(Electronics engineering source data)
▬▬▬

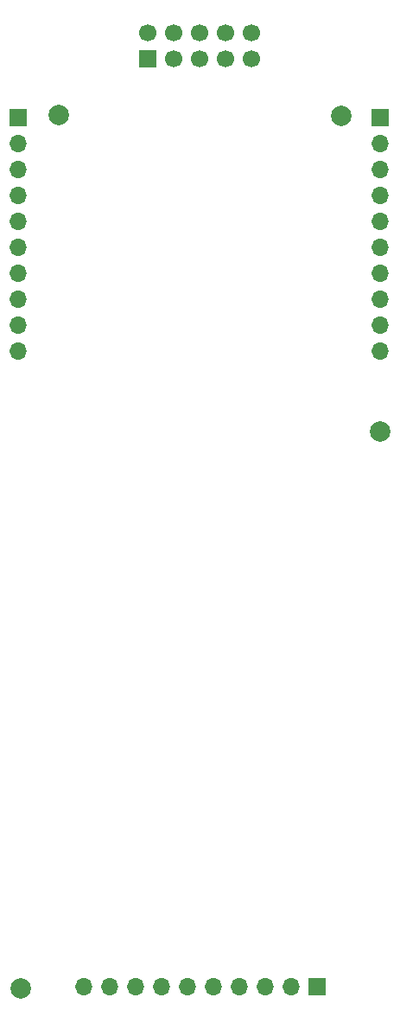
<source format=gbr>
%TF.GenerationSoftware,KiCad,Pcbnew,7.0.6*%
%TF.CreationDate,2023-07-27T10:13:18+01:00*%
%TF.ProjectId,Hypersoniq_Components,48797065-7273-46f6-9e69-715f436f6d70,rev?*%
%TF.SameCoordinates,Original*%
%TF.FileFunction,Soldermask,Bot*%
%TF.FilePolarity,Negative*%
%FSLAX46Y46*%
G04 Gerber Fmt 4.6, Leading zero omitted, Abs format (unit mm)*
G04 Created by KiCad (PCBNEW 7.0.6) date 2023-07-27 10:13:18*
%MOMM*%
%LPD*%
G01*
G04 APERTURE LIST*
%ADD10R,1.700000X1.700000*%
%ADD11C,1.700000*%
%ADD12C,2.000000*%
%ADD13O,1.700000X1.700000*%
G04 APERTURE END LIST*
D10*
%TO.C,J4*%
X65100000Y-57000000D03*
D11*
X65100000Y-54460000D03*
X67640000Y-57000000D03*
X67640000Y-54460000D03*
X70180000Y-57000000D03*
X70180000Y-54460000D03*
X72720000Y-57000000D03*
X72720000Y-54460000D03*
X75260000Y-57000000D03*
X75260000Y-54460000D03*
%TD*%
D12*
%TO.C,TP2*%
X56400000Y-62500000D03*
%TD*%
%TO.C,TP4*%
X52650000Y-148050000D03*
%TD*%
%TO.C,TP1*%
X84100000Y-62600000D03*
%TD*%
%TO.C,TP3*%
X87900000Y-93500000D03*
%TD*%
D10*
%TO.C,J3*%
X81650000Y-147900000D03*
D13*
X79110000Y-147900000D03*
X76570000Y-147900000D03*
X74030000Y-147900000D03*
X71490000Y-147900000D03*
X68950000Y-147900000D03*
X66410000Y-147900000D03*
X63870000Y-147900000D03*
X61330000Y-147900000D03*
X58790000Y-147900000D03*
%TD*%
D10*
%TO.C,J1*%
X52400000Y-62800000D03*
D13*
X52400000Y-65340000D03*
X52400000Y-67880000D03*
X52400000Y-70420000D03*
X52400000Y-72960000D03*
X52400000Y-75500000D03*
X52400000Y-78040000D03*
X52400000Y-80580000D03*
X52400000Y-83120000D03*
X52400000Y-85660000D03*
%TD*%
D10*
%TO.C,J2*%
X87900000Y-62800000D03*
D13*
X87900000Y-65340000D03*
X87900000Y-67880000D03*
X87900000Y-70420000D03*
X87900000Y-72960000D03*
X87900000Y-75500000D03*
X87900000Y-78040000D03*
X87900000Y-80580000D03*
X87900000Y-83120000D03*
X87900000Y-85660000D03*
%TD*%
M02*

</source>
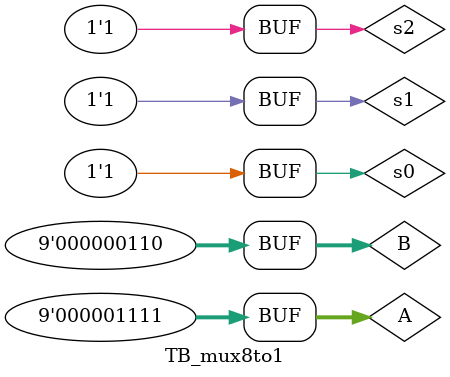
<source format=v>
module TB_mux8to1();
parameter M=9;
reg [M-1:0] A,B;
reg s0,s1,s2;

wire [M-1:0]Y;

mux8to1 #(.N(M)) Main ( .a(A), .b(B),
			.i1(s2), .i2(s1), .i3(s0),
			.y(Y) );

initial
begin
A=5'b1111; B = 5'b110;
     s2 = 0; s1 =0 ; s0 = 0; //000

#10  s2 =0 ; s1 =0 ; s0 =1 ; //001
#10  s2 = 0; s1 = 1; s0 =0 ; //010
#10  s2 =0 ; s1 = 1; s0 =1 ; //011
#10  s2 =1 ; s1 = 0; s0 =0 ; //100
#10  s2 =1 ; s1 = 0; s0 =1 ; //101
#10  s2 =1 ; s1 = 1; s0 =0 ; //110
#10  s2 =1 ; s1 = 1; s0 =1 ; //111


end
endmodule
</source>
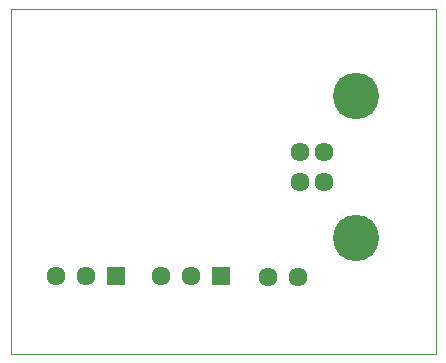
<source format=gbs>
G75*
G70*
%OFA0B0*%
%FSLAX24Y24*%
%IPPOS*%
%LPD*%
%AMOC8*
5,1,8,0,0,1.08239X$1,22.5*
%
%ADD10C,0.0000*%
%ADD11C,0.1542*%
%ADD12C,0.0634*%
%ADD13R,0.0634X0.0634*%
D10*
X001046Y003014D02*
X001046Y014530D01*
X015219Y014530D01*
X015219Y003014D01*
X001046Y003014D01*
D11*
X012562Y006888D03*
X012562Y011629D03*
D12*
X011495Y009751D03*
X010707Y009751D03*
X010707Y008766D03*
X011495Y008766D03*
X010609Y005593D03*
X009609Y005593D03*
X007062Y005629D03*
X006062Y005629D03*
X003562Y005629D03*
X002562Y005629D03*
D13*
X004562Y005629D03*
X008062Y005629D03*
M02*

</source>
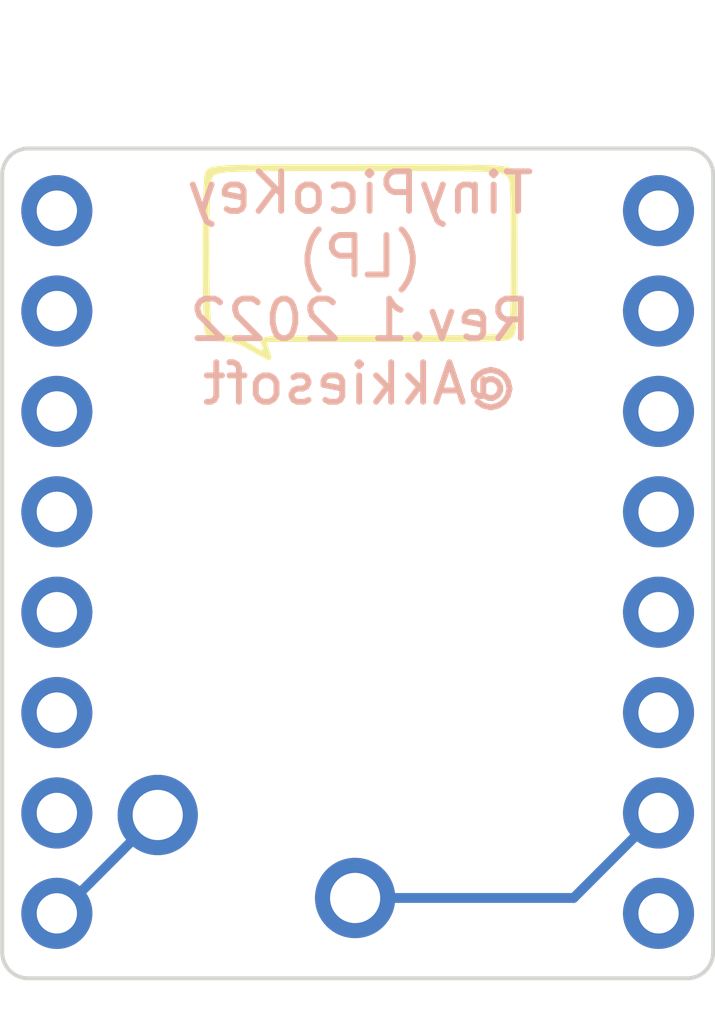
<source format=kicad_pcb>
(kicad_pcb (version 20211014) (generator pcbnew)

  (general
    (thickness 1.6)
  )

  (paper "A4")
  (layers
    (0 "F.Cu" signal)
    (31 "B.Cu" signal)
    (32 "B.Adhes" user "B.Adhesive")
    (33 "F.Adhes" user "F.Adhesive")
    (34 "B.Paste" user)
    (35 "F.Paste" user)
    (36 "B.SilkS" user "B.Silkscreen")
    (37 "F.SilkS" user "F.Silkscreen")
    (38 "B.Mask" user)
    (39 "F.Mask" user)
    (40 "Dwgs.User" user "User.Drawings")
    (41 "Cmts.User" user "User.Comments")
    (42 "Eco1.User" user "User.Eco1")
    (43 "Eco2.User" user "User.Eco2")
    (44 "Edge.Cuts" user)
    (45 "Margin" user)
    (46 "B.CrtYd" user "B.Courtyard")
    (47 "F.CrtYd" user "F.Courtyard")
    (48 "B.Fab" user)
    (49 "F.Fab" user)
    (50 "User.1" user)
    (51 "User.2" user)
    (52 "User.3" user)
    (53 "User.4" user)
    (54 "User.5" user)
    (55 "User.6" user)
    (56 "User.7" user)
    (57 "User.8" user)
    (58 "User.9" user)
  )

  (setup
    (pad_to_mask_clearance 0)
    (pcbplotparams
      (layerselection 0x00010fc_ffffffff)
      (disableapertmacros false)
      (usegerberextensions false)
      (usegerberattributes true)
      (usegerberadvancedattributes true)
      (creategerberjobfile true)
      (svguseinch false)
      (svgprecision 6)
      (excludeedgelayer true)
      (plotframeref false)
      (viasonmask false)
      (mode 1)
      (useauxorigin false)
      (hpglpennumber 1)
      (hpglpenspeed 20)
      (hpglpendiameter 15.000000)
      (dxfpolygonmode true)
      (dxfimperialunits true)
      (dxfusepcbnewfont true)
      (psnegative false)
      (psa4output false)
      (plotreference true)
      (plotvalue true)
      (plotinvisibletext false)
      (sketchpadsonfab false)
      (subtractmaskfromsilk false)
      (outputformat 1)
      (mirror false)
      (drillshape 0)
      (scaleselection 1)
      (outputdirectory "garber-rev1/")
    )
  )

  (net 0 "")
  (net 1 "GND")
  (net 2 "Net-(SW1-Pad1)")
  (net 3 "Net-(U1-Pad1)")
  (net 4 "unconnected-(U1-Pad2)")
  (net 5 "unconnected-(U1-Pad3)")
  (net 6 "unconnected-(U1-Pad4)")
  (net 7 "unconnected-(U1-Pad5)")
  (net 8 "unconnected-(U1-Pad6)")
  (net 9 "unconnected-(U1-Pad7)")
  (net 10 "unconnected-(U1-Pad9)")
  (net 11 "unconnected-(U1-Pad11)")
  (net 12 "unconnected-(U1-Pad12)")
  (net 13 "unconnected-(U1-Pad13)")
  (net 14 "unconnected-(U1-Pad14)")
  (net 15 "unconnected-(U1-Pad15)")
  (net 16 "unconnected-(U1-Pad16)")

  (footprint (layer "F.Cu") (at 107.696 78.994))

  (footprint "Library:Fukidashi" (layer "F.Cu") (at 102.362 80.391))

  (footprint "Library:SW_PG1350" (layer "F.Cu") (at 102.235 90.551))

  (footprint "rp2040:tiny2040_wo_debug" (layer "F.Cu") (at 102.3 73.98))

  (footprint (layer "F.Cu") (at 96.901 78.994))

  (gr_arc (start 110.64331 77.48669) (mid 111.11 77.679999) (end 111.303309 78.146689) (layer "Edge.Cuts") (width 0.1) (tstamp 036d19fb-2868-4865-b198-da75eb17e1c6))
  (gr_line (start 93.95669 77.48669) (end 110.64331 77.48669) (layer "Edge.Cuts") (width 0.1) (tstamp 83742cf4-1dd2-4297-979e-175a198b25ef))
  (gr_arc (start 93.95669 98.48331) (mid 93.49 98.29) (end 93.29669 97.82331) (layer "Edge.Cuts") (width 0.1) (tstamp 83f6f6d7-6625-4bff-9519-b00060b24e09))
  (gr_line (start 110.64331 98.48331) (end 93.95669 98.48331) (layer "Edge.Cuts") (width 0.1) (tstamp a2028ada-39d9-4dfc-9b5d-25a0f7f63cb7))
  (gr_arc (start 111.30331 97.82331) (mid 111.11 98.29) (end 110.64331 98.48331) (layer "Edge.Cuts") (width 0.1) (tstamp c595dbdb-8bf5-49e5-9725-2ceeba36f81b))
  (gr_arc (start 93.29669 78.14669) (mid 93.49 77.68) (end 93.95669 77.48669) (layer "Edge.Cuts") (width 0.1) (tstamp cd6463ae-7037-483b-a8ce-8aa4a4685fc5))
  (gr_line (start 93.29669 97.82331) (end 93.29669 78.14669) (layer "Edge.Cuts") (width 0.1) (tstamp e4958f2f-16e1-4389-93bf-9f65618b4260))
  (gr_line (start 111.30331 78.14669) (end 111.30331 97.82331) (layer "Edge.Cuts") (width 0.1) (tstamp e9e3432b-b93f-463b-ae56-acf4191fd02e))
  (gr_text "TinyPicoKey\n(LP)\nRev.1 2022\n@Akkiesoft" (at 102.362 81.026) (layer "B.SilkS") (tstamp acfbbcca-26a3-4c2d-8313-9718609370cd)
    (effects (font (size 1 1) (thickness 0.15)) (justify mirror))
  )

  (segment (start 97.235 94.351) (end 94.746 96.84) (width 0.25) (layer "B.Cu") (net 1) (tstamp a9f1c5fa-65d7-4951-bedd-cf71cc78bea0))
  (segment (start 94.746 96.84) (end 94.68 96.84) (width 0.25) (layer "B.Cu") (net 1) (tstamp b96486dd-f78c-4e09-a44d-1ec51488174c))
  (segment (start 102.235 96.451) (end 107.769 96.451) (width 0.25) (layer "B.Cu") (net 2) (tstamp 24220b5b-541c-47ba-bfca-60803b51cc28))
  (segment (start 107.769 96.451) (end 109.92 94.3) (width 0.25) (layer "B.Cu") (net 2) (tstamp 84d42bf1-eb18-4245-93ea-50c1fb8de8f4))

)

</source>
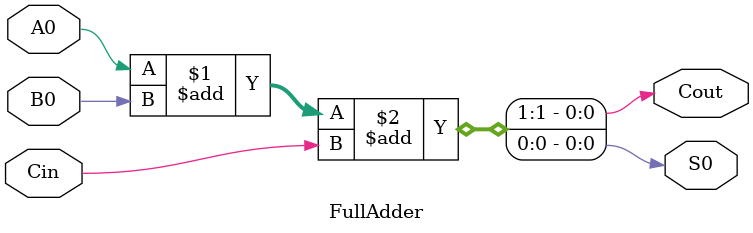
<source format=v>
module FullAdder (
    input  wire A0,
    input  wire B0,
    input  wire Cin,
    output wire S0,
    output wire Cout
);

assign {Cout, S0} = A0 + B0 + Cin;
    
endmodule
</source>
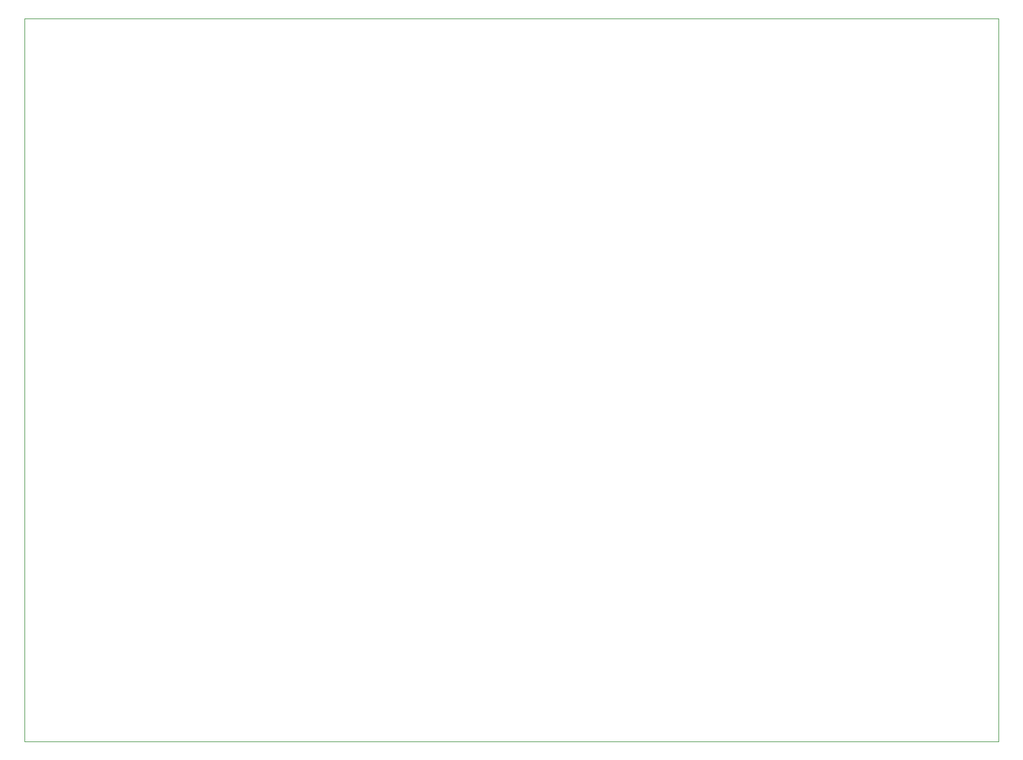
<source format=gm1>
%TF.GenerationSoftware,KiCad,Pcbnew,9.0.4*%
%TF.CreationDate,2025-10-17T10:30:09-05:00*%
%TF.ProjectId,Lab7_302,4c616237-5f33-4303-922e-6b696361645f,rev?*%
%TF.SameCoordinates,Original*%
%TF.FileFunction,Profile,NP*%
%FSLAX46Y46*%
G04 Gerber Fmt 4.6, Leading zero omitted, Abs format (unit mm)*
G04 Created by KiCad (PCBNEW 9.0.4) date 2025-10-17 10:30:09*
%MOMM*%
%LPD*%
G01*
G04 APERTURE LIST*
%TA.AperFunction,Profile*%
%ADD10C,0.050000*%
%TD*%
G04 APERTURE END LIST*
D10*
X71500000Y-46500000D02*
X209500000Y-46500000D01*
X209500000Y-149000000D01*
X71500000Y-149000000D01*
X71500000Y-46500000D01*
M02*

</source>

▬▬▬

Work item: Above are some lines. Repeat exactly, and only, those from the line that has "(at 102.235 90.551))" through the line that has "(segment (start 94.746".

Written response:
  (footprint "Library:SW_PG1350" (layer "F.Cu") (at 102.235 90.551))

  (footprint "rp2040:tiny2040_wo_debug" (layer "F.Cu") (at 102.3 73.98))

  (footprint (layer "F.Cu") (at 96.901 78.994))

  (gr_arc (start 110.64331 77.48669) (mid 111.11 77.679999) (end 111.303309 78.146689) (layer "Edge.Cuts") (width 0.1) (tstamp 036d19fb-2868-4865-b198-da75eb17e1c6))
  (gr_line (start 93.95669 77.48669) (end 110.64331 77.48669) (layer "Edge.Cuts") (width 0.1) (tstamp 83742cf4-1dd2-4297-979e-175a198b25ef))
  (gr_arc (start 93.95669 98.48331) (mid 93.49 98.29) (end 93.29669 97.82331) (layer "Edge.Cuts") (width 0.1) (tstamp 83f6f6d7-6625-4bff-9519-b00060b24e09))
  (gr_line (start 110.64331 98.48331) (end 93.95669 98.48331) (layer "Edge.Cuts") (width 0.1) (tstamp a2028ada-39d9-4dfc-9b5d-25a0f7f63cb7))
  (gr_arc (start 111.30331 97.82331) (mid 111.11 98.29) (end 110.64331 98.48331) (layer "Edge.Cuts") (width 0.1) (tstamp c595dbdb-8bf5-49e5-9725-2ceeba36f81b))
  (gr_arc (start 93.29669 78.14669) (mid 93.49 77.68) (end 93.95669 77.48669) (layer "Edge.Cuts") (width 0.1) (tstamp cd6463ae-7037-483b-a8ce-8aa4a4685fc5))
  (gr_line (start 93.29669 97.82331) (end 93.29669 78.14669) (layer "Edge.Cuts") (width 0.1) (tstamp e4958f2f-16e1-4389-93bf-9f65618b4260))
  (gr_line (start 111.30331 78.14669) (end 111.30331 97.82331) (layer "Edge.Cuts") (width 0.1) (tstamp e9e3432b-b93f-463b-ae56-acf4191fd02e))
  (gr_text "TinyPicoKey\n(LP)\nRev.1 2022\n@Akkiesoft" (at 102.362 81.026) (layer "B.SilkS") (tstamp acfbbcca-26a3-4c2d-8313-9718609370cd)
    (effects (font (size 1 1) (thickness 0.15)) (justify mirror))
  )

  (segment (start 97.235 94.351) (end 94.746 96.84) (width 0.25) (layer "B.Cu") (net 1) (tstamp a9f1c5fa-65d7-4951-bedd-cf71cc78bea0))
  (segment (start 94.746 96.84) (end 94.68 96.84) (width 0.25) (layer "B.Cu") (net 1) (tstamp b96486dd-f78c-4e09-a44d-1ec51488174c))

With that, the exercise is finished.